Ante la cercanía de una fuerte columna enemiga, El Mayor dispuso que una avanzada de jinetes debía de provocar a la caballería hispana. Conmovido por los cadáveres insepultos de choques anteriores, el jefe español, José Rodríguez de León, optó por la prudencia y no cayó en la trampa. El jefe camagüeyano dejó bien claro a Henry Reeve (El Inglesito), que no se enzarzara en un combate con aquella poderosa fuerza. Y comenzó evidentemente a impacientarse al escuchar un distendido intercambio de disparos. Más de una vez comunicó la orden de retirada, pero la secuencia de tiros no cesaba.
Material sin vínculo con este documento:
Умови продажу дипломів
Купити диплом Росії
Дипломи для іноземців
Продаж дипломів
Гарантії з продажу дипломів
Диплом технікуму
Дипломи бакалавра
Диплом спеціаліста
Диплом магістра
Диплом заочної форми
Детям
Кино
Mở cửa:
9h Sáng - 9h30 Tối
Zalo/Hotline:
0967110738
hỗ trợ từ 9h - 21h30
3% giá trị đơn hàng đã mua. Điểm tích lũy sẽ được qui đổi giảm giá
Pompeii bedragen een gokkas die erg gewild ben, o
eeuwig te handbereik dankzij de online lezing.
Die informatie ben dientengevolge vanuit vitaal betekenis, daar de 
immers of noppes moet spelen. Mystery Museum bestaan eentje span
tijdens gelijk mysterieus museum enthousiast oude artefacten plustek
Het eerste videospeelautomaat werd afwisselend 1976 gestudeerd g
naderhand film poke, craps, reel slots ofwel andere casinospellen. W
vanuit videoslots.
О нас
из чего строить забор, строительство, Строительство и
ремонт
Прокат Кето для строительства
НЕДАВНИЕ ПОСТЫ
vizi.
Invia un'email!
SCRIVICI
Los historiadores creen que ante esas circunstancias, ideó una maniobra de distracción que atrajera hacia él y su pequeño grupo de ordenanzas la atención del enemigo, para que los suyos pudieran despegarse del enemigo. Y una escuadra oculta en la altísima hierba de guinea del potrero, le abrió fuego y lo derribó de un disparo en la sien derecha.

Siempre será un enigma el destino final de los restos de Ignacio Agramonte. El gobierno español aseguró haber cremado el cadáver, pero la cantidad de combustible vegetal empleada no debió de ser suficiente para una incineración completa. Parece revelador que el Diario de la Marina, publicara que fue realmente enterrado.

También se sabe que un año después de la tragedia, el Generalísimo Máximo Gómez suscribió en el lugar un acta funeraria, con el testimonio de testigos de aquellos sucesos. El documento se introdujo en una botella, que fue enterrada allí mismo. El equipo investigador del combate de Jimaguayú la buscó infructuosamente con la técnica de georradar.

Es muy posible que el cuerpo del héroe fuera arrojado en una fosa común, con remotas posibilidades de encontrarlo tanto tiempo después. Acreedor de los regresos, El Mayor reclama desde su distancia Que nuestro grito sea por siempre ¡Independencia o Muerte!, y que cualquier otro sea mirado en adelante como un lema de traición. Todavía se le canta cabalgando sobre una palma escrita, herido de muerte pero hermosamente resucitado en la gloriosa epopeya de su pueblo.